Not firing Wes Unseld Jr
After two underwhelming seasons of 35 wins, Wizards head coach Wes Unseld Jr was in a precarious position. Despite intentions of being a competitive team, the Wizards continued to be a poor defensive team, and young players didn’t show any meaningful development. There wasn’t much Unseld Jr did that could be pointed to as success in his two-season tenure. There was a growing expectation that the new front office would bring in a coach of their choice to replace Unseld Jr.
That, however, didn’t happen. In fact, Winger and Dawkins reiterated their faith in Unseld Jr by picking up his fourth-year option. At every possible juncture, they demonstrated their trust in Unseld Jr as a coach.
Perhaps, they had a point. Unseld Jr had a reputation as a development-focused coach and could have thrived in a development-centric, low-stress season. Plus, the team wasn’t trying to win games this season, so why pay two coaches? You could just wait to evaluate Unseld Jr and have him finish his contract.

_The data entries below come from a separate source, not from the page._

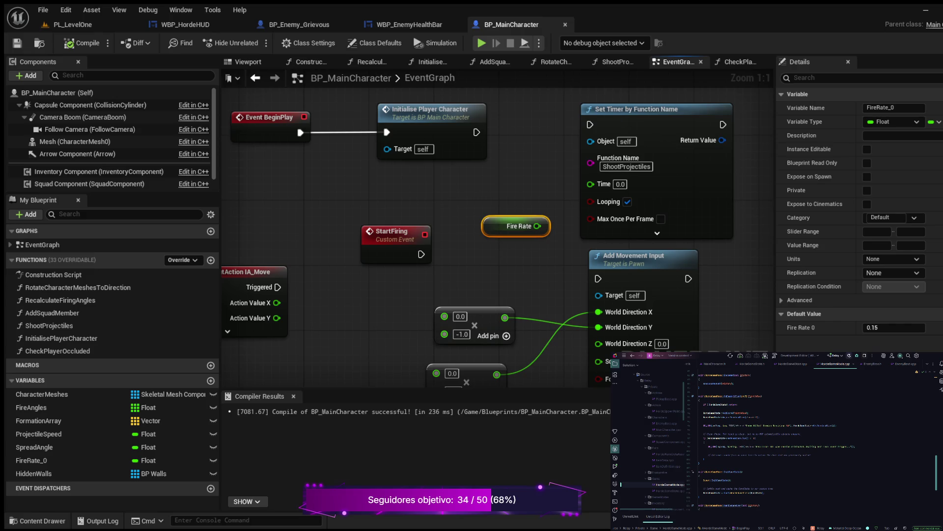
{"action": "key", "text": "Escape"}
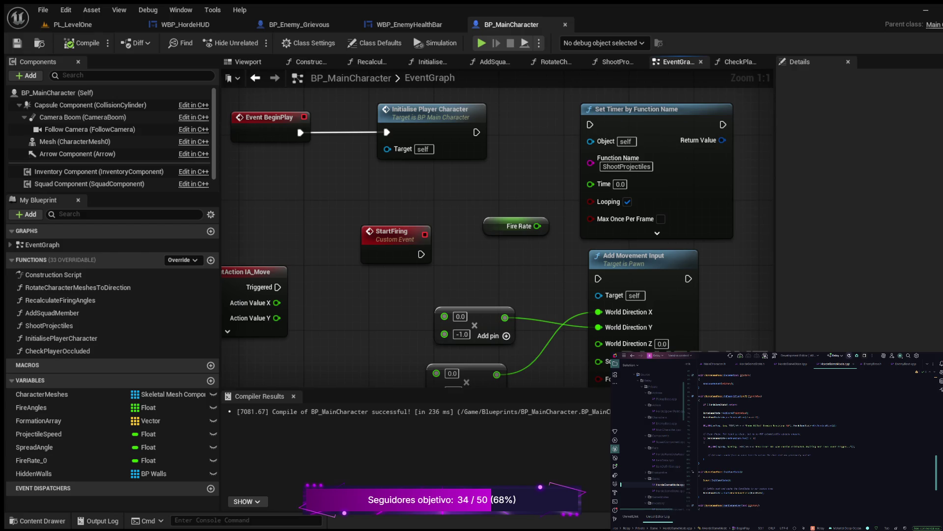
Return from the BP_MainCharacter graph to the PL_LevelOne level viewport
{"action": "left_click", "coordinate": [73, 24]}
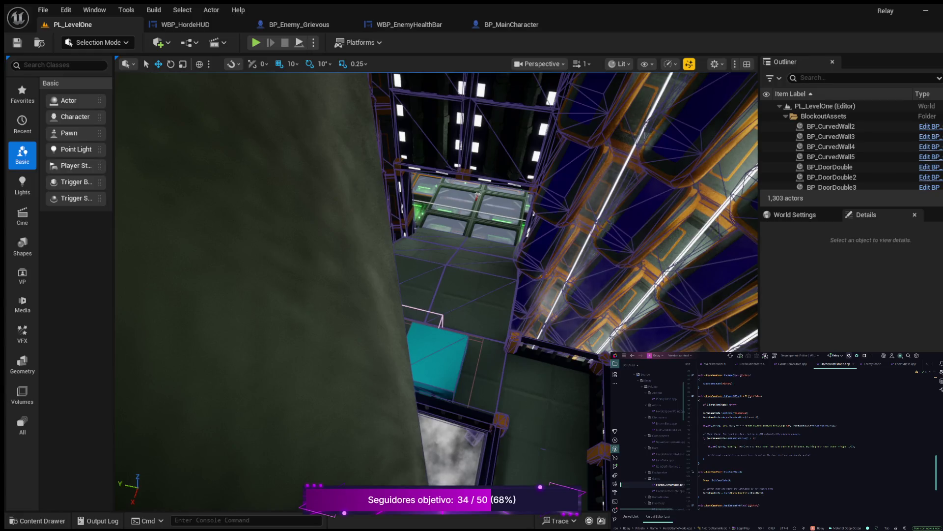
Fly the camera toward the tall pillar, launch Play In Editor, and move toward the pod
{"action": "key", "text": "w"}
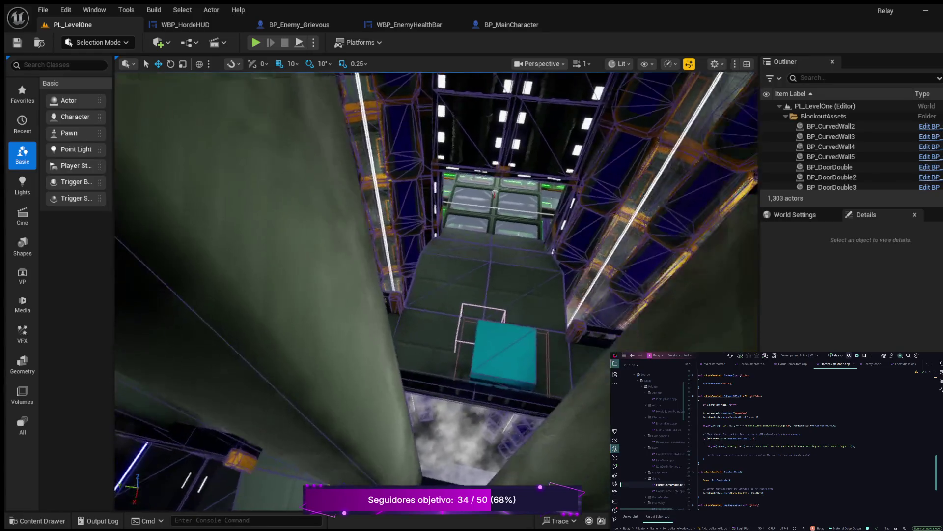
{"action": "key", "text": "w"}
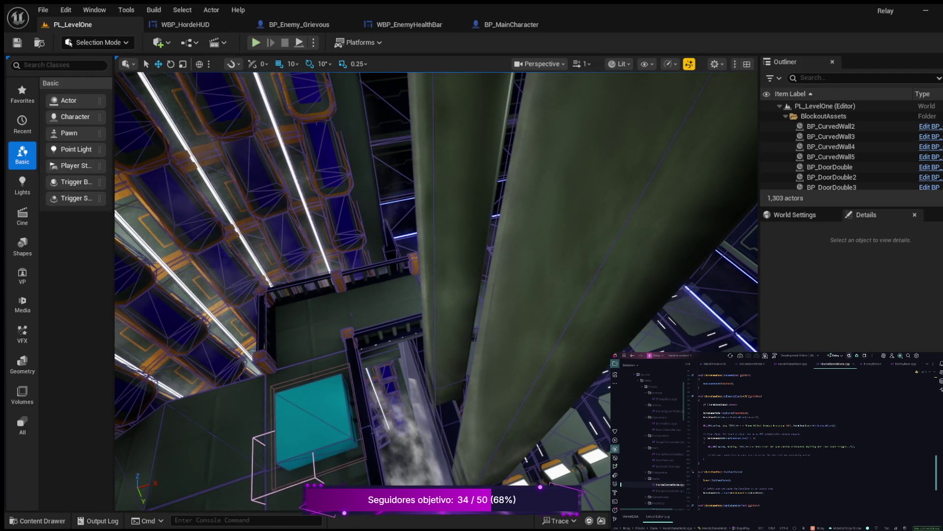
{"action": "key", "text": "alt+p"}
{"action": "key", "text": "w"}
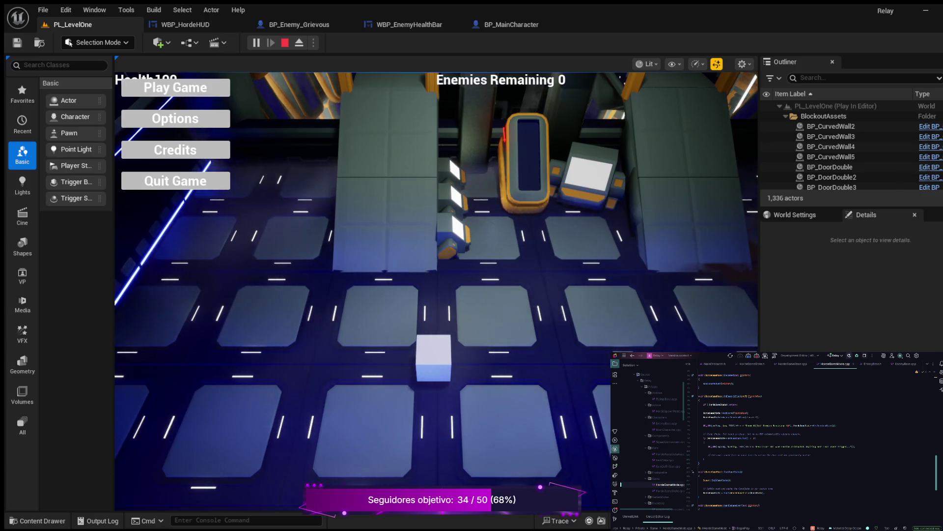
Stop the Play In Editor session with Esc
{"action": "key", "text": "Escape"}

Things didn’t go according to plan. The Wizards are miserable in all the expected ways. They are the worst defensive team in the league, and regularly struggle with effort and intensity. They lose in a blowout fashion more than any other team in the NBA. Jordan Poole looks completely lost, Corey Kispert and Daniel Gafford have plateaued, and Johnny Davis has regressed to the point of being out of rotation.
All of this makes one thing extremely clear: instead of going into this lost season with a coach who is clearly not the coach of the future for this team, the Wizards should have brought in a new face and had a fresh start to the new era.